Er schrieb als Spieler einst Geschichte mit der Schweizer Nationalmannschaft: Marcel Jenni (49) war an der Heim-WM 1998 einer der Helden, der die Nati gegen Frankreich mit zwei Toren noch in die Zwischenrunde schoss – und beim ersten Sieg gegen die Grossmacht Russland (4:2) spielbestimmend war. Der vierte Platz an jener WM blieb 15 Jahre lang das beste Ergebnis der Nati.
Der damalige Zimmergenosse von Jenni war Patrick Fischer (47), der heutige Nationaltrainer. Bei vier Weltmeisterschaften teilte sich das Duo ein Zimmer: 1996, 1998, 1999 und 2000. Dass er in Riga nun eine fünfte WM mit Fischer erleben kann, und das auch noch als sein Assistent, davon erfuhr Jenni erst vor zwei Monaten.
Da gab U20-Coach Marco Bayer (50) seinen Wechsel zu Swissligist GCK Lions bekannt, U18-Trainer Jenni wurde befördert. Und Swiss Ice Hockey sieht vor, dass der U20-Trainer jeweils die A-Nati an die WM begleitet. «Es ist für mich eine grosse Ehre, mit Patrick arbeiten zu können», so Jenni. «Ich kann viel von ihm lernen. Dadurch, dass wir uns lange kennen, ist ein gegenseitiges Verständnis da. Und ich kann mich selber sein.»
Fischer ohne Scheuklappen
Jenni, der ins Offensivspiel involviert ist, beschreibt Fischer als einen Trainer, der sehr offen ist für Input und auch mal neue Wege beschreitet. «Er ist ohne Scheuklappen unterwegs. Heutzutage muss man sich weiterentwickeln, das macht Spass.»
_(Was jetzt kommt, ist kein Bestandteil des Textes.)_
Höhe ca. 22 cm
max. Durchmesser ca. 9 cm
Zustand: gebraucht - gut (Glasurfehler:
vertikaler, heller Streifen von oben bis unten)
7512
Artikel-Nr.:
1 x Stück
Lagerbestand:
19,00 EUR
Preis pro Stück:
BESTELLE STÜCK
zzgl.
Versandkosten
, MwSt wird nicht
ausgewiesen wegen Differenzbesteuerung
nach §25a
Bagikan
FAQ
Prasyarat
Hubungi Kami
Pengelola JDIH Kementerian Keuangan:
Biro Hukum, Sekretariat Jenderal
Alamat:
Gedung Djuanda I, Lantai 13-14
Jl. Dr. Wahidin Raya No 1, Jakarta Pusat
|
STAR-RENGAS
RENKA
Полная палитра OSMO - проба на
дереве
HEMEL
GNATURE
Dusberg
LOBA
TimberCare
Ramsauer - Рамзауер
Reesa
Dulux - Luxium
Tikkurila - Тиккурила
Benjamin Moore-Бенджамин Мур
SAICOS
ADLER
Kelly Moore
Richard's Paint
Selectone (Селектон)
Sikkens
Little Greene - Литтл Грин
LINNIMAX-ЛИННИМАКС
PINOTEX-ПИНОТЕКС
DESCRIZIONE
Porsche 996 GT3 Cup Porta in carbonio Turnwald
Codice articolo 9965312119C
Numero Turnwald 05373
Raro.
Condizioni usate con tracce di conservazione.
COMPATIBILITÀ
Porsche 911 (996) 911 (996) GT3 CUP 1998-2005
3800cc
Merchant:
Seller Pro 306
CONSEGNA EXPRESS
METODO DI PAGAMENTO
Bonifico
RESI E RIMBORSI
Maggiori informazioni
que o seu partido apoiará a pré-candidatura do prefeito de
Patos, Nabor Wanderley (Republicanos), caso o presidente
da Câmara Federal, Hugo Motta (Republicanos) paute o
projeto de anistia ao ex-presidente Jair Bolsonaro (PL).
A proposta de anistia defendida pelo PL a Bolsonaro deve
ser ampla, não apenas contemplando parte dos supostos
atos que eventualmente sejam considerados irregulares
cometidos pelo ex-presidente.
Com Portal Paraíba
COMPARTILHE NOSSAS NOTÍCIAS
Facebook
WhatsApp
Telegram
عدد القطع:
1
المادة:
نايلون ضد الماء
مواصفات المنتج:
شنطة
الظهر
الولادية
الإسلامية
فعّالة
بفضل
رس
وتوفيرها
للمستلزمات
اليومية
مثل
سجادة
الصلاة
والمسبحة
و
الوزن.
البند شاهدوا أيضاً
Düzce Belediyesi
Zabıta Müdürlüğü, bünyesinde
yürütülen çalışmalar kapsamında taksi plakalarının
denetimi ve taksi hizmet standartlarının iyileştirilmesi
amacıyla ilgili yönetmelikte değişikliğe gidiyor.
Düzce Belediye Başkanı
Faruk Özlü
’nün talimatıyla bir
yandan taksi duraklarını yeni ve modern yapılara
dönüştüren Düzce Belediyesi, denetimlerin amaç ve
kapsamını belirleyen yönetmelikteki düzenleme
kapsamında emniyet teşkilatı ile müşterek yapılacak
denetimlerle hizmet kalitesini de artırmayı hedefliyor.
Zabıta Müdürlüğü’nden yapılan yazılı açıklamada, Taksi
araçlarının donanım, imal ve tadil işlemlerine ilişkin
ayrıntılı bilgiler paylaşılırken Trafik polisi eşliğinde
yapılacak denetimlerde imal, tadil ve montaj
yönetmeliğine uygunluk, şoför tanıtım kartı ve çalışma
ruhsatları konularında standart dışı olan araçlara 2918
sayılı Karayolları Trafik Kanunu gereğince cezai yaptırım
Der 49-Jährige war vor über zwei Jahrzehnten als Nati-Spieler selbst Teil einer Weiterentwicklung – allerdings auf einer ganz anderen Ebene. Der Ex-Stürmer erlebte jene Phase mit, in der die Nati Abstiege aus der A-Gruppe verkraften musste und Wiederaufstiege feiern konnte. «Ab 1998 sind wir nicht mehr abgestiegen. Da begann etwas zu wachsen, was aber immer noch labil war. Es war ein Prozess. Mittlerweile ist das Team gefestigt und die Lücke zu den grossen Nationen geschlossen.»
Minderwertigkeitskomplexe weg, Selbstbewusstsein da
Ex-Nati-Coach Ralph Krueger (63) fegte zur Jahrtausendwende die Minderwertigkeitskomplexe aus der Schweizer Garderobe. Fischer förderte in den letzten Jahren das Selbstvertrauen. «Patrick hat einen neuen Mindset implementiert, dass wir Schweizer den Takt der Spiele bestimmen können», so Jenni.
Trotz des selbstbewussten Auftretens sei ein Stück Bescheidenheit geblieben, jeder Spieler stelle sein Ego hinten an fürs Team. «Die Jungs sind auf einem Top-Level. Die Art und Weise ihres Auftretens ist nicht selbstverständlich.» Ebenso wenig wie die Qualität in der Mannschaft oder die Tatsache, dass die kleine Schweiz nicht nur einfach NHL-Spieler rausgebracht habe, «sondern sie in ihren NHL-Teams auch dominieren». Jenni ist beeindruckt. Und mega glücklich, ein weiteres Kapitel der Weiterentwicklung des Schweizer Eishockeys mitzuerleben – diesmal einfach hinter der Bande.